● What you have to do
Pull out every line below that contains the string "common". Match the case exactly.

Input material start

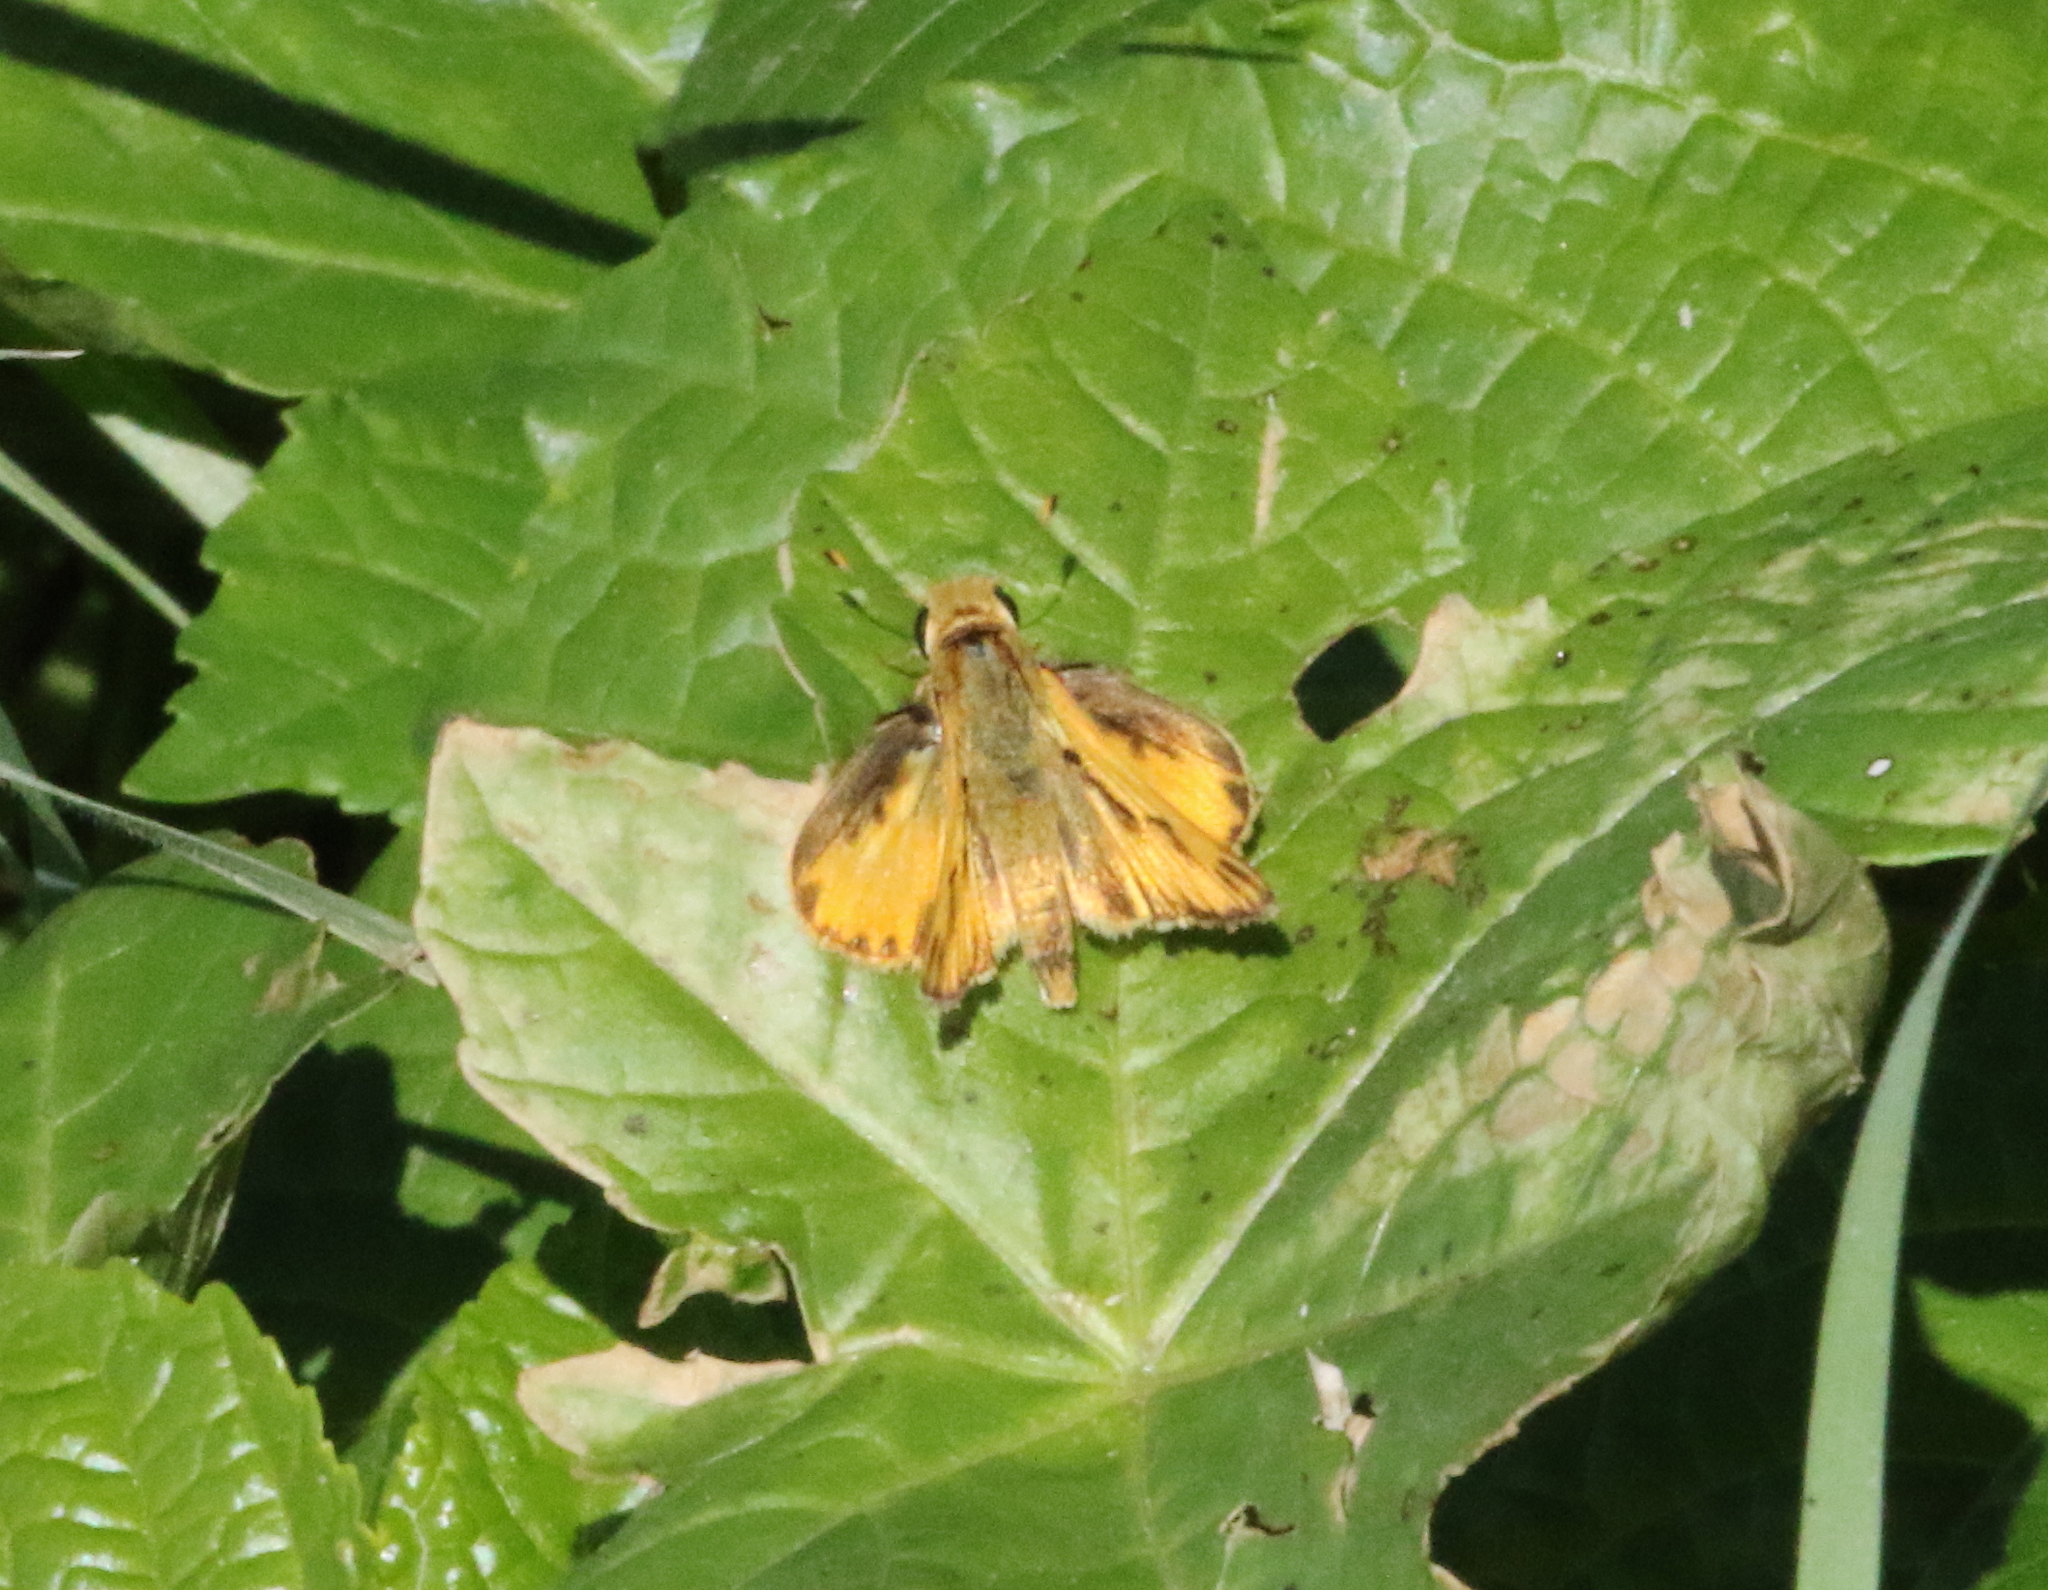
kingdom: Animalia
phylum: Arthropoda
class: Insecta
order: Lepidoptera
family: Hesperiidae
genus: Hylephila
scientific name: Hylephila phyleus
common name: Fiery skipper
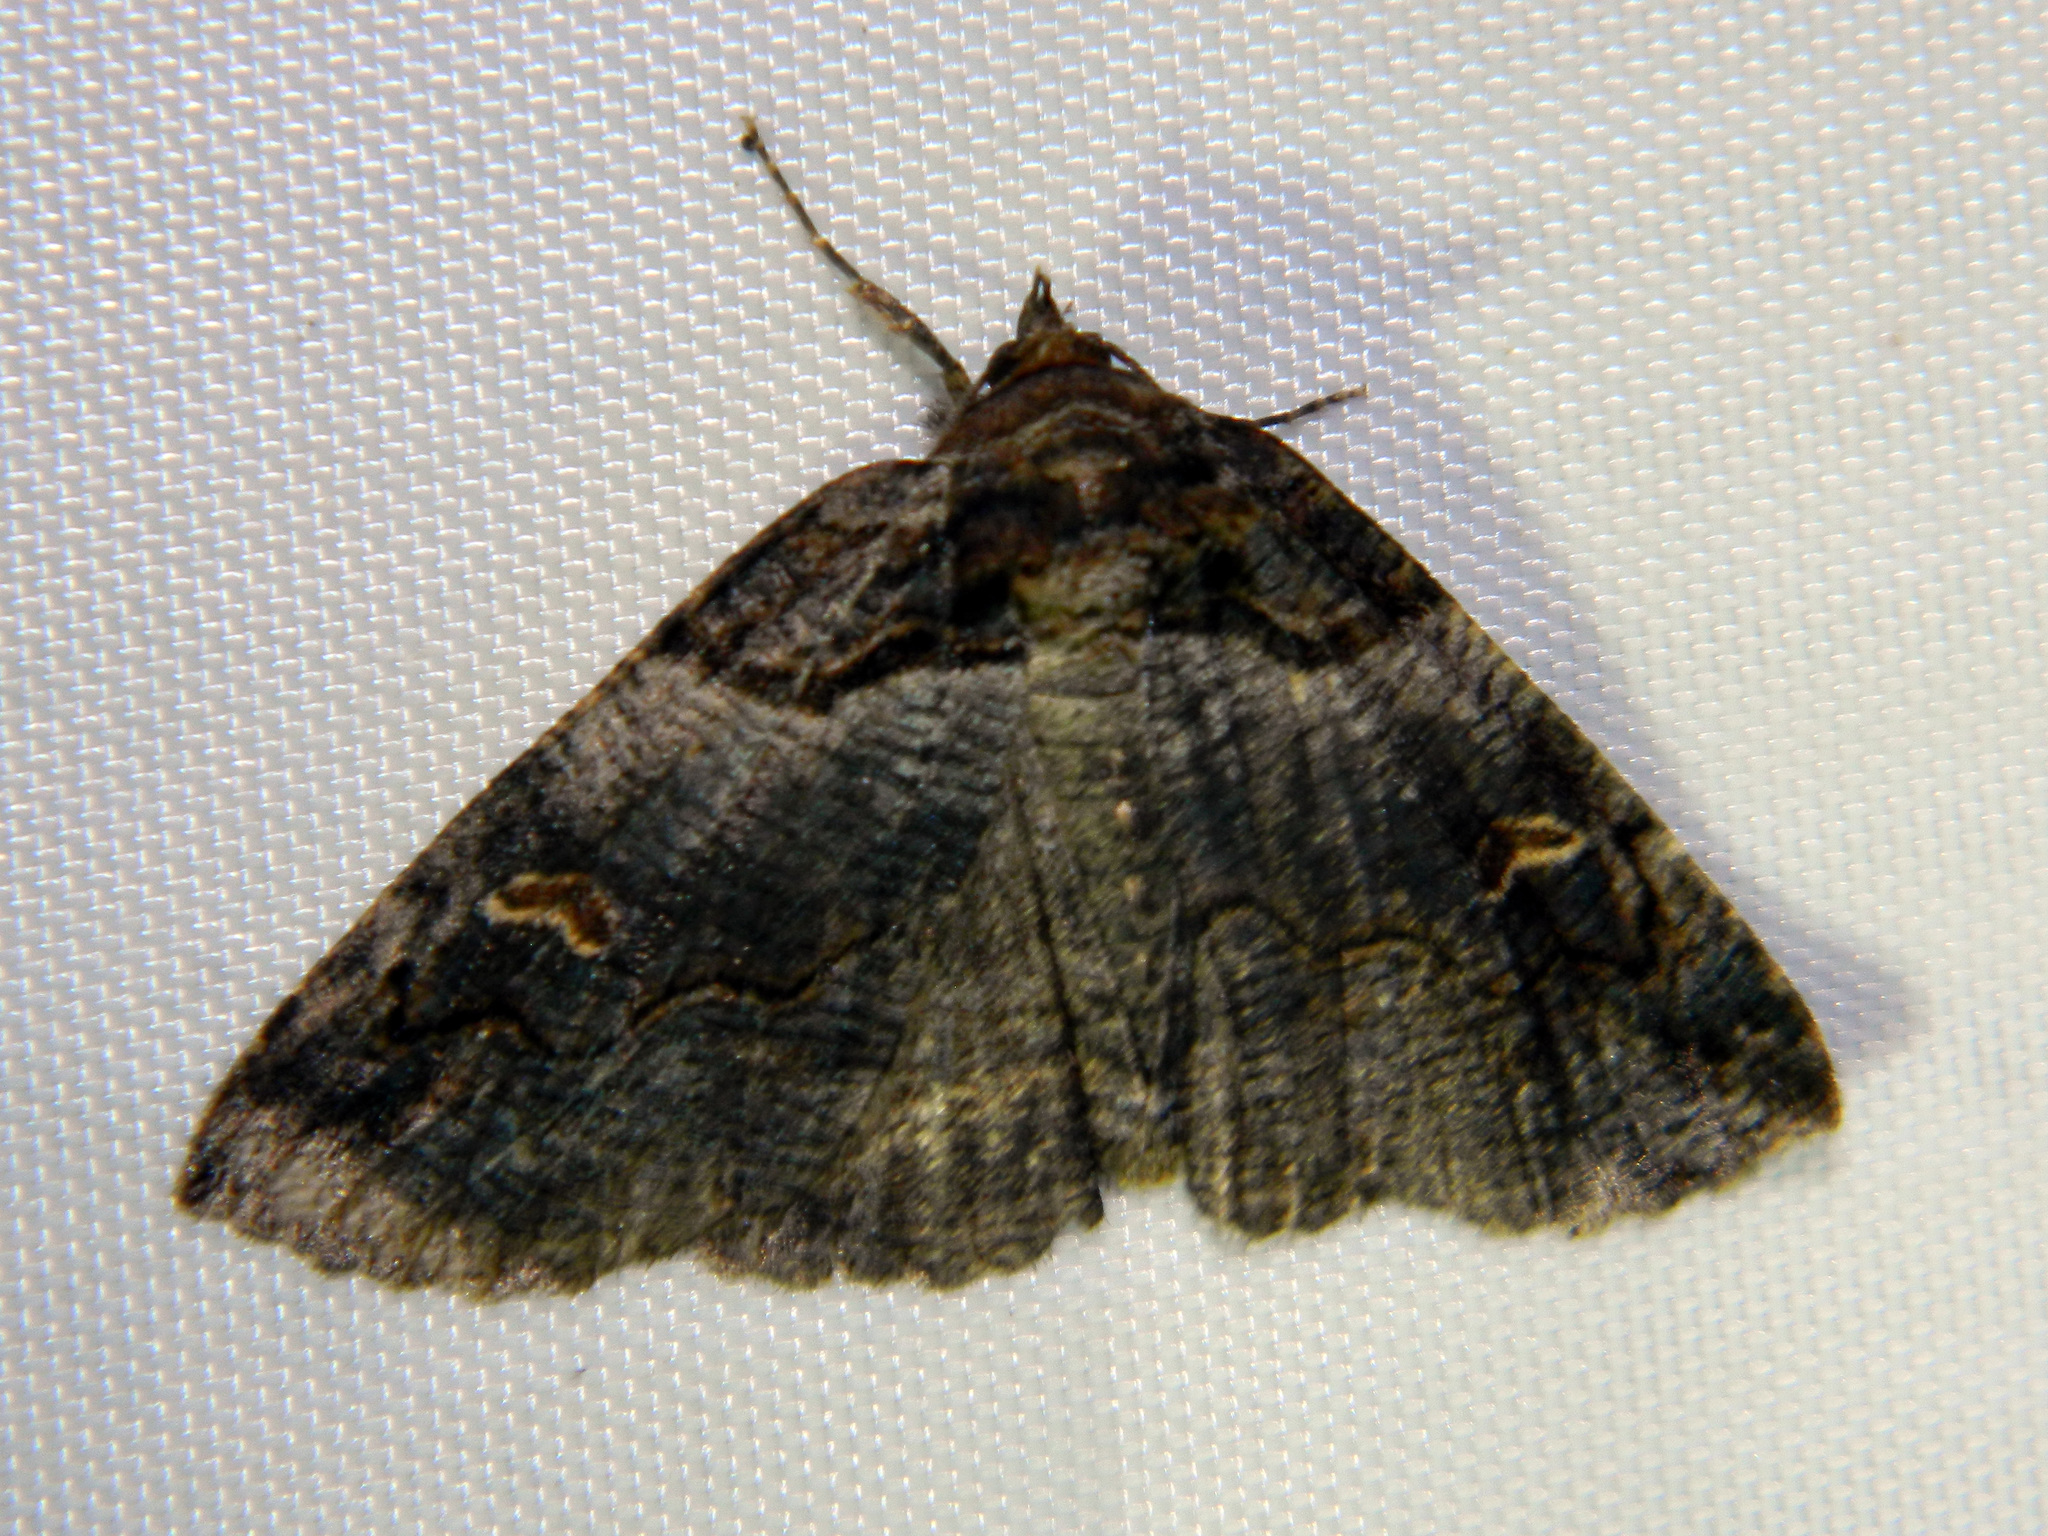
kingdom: Animalia
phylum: Arthropoda
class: Insecta
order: Lepidoptera
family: Erebidae
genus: Zale
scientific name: Zale intenta
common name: Intent zale moth
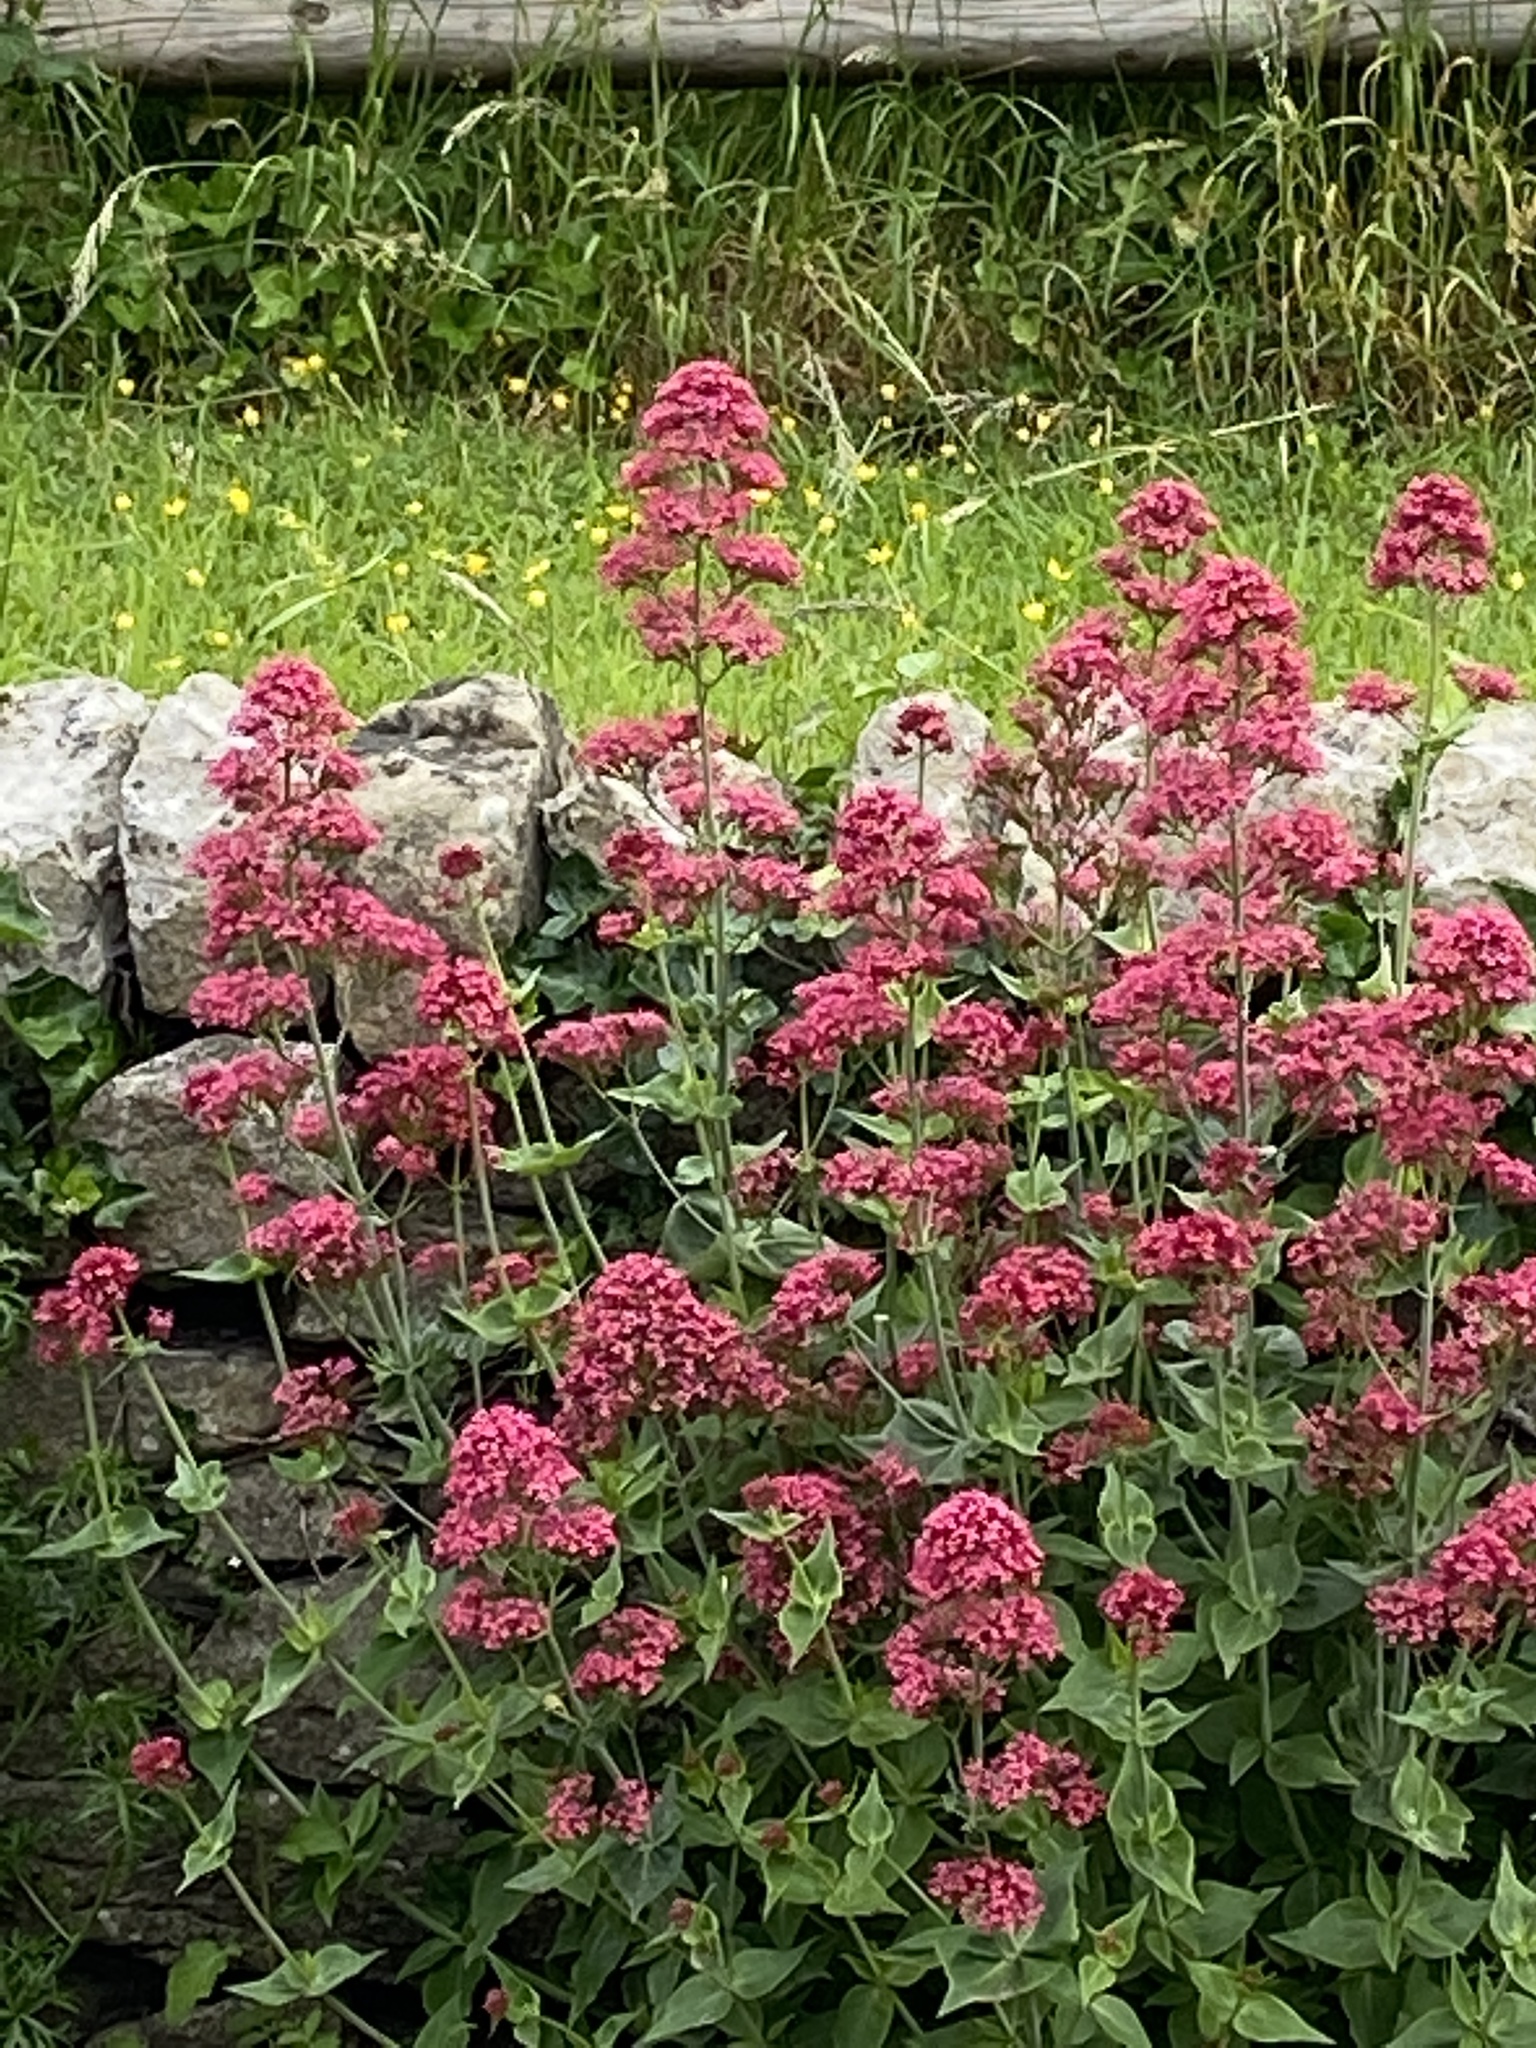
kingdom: Plantae
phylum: Tracheophyta
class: Magnoliopsida
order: Dipsacales
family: Caprifoliaceae
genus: Centranthus
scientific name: Centranthus ruber
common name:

Input material end

● Correct response
common name: Fiery skipper
common name: Intent zale moth
common name:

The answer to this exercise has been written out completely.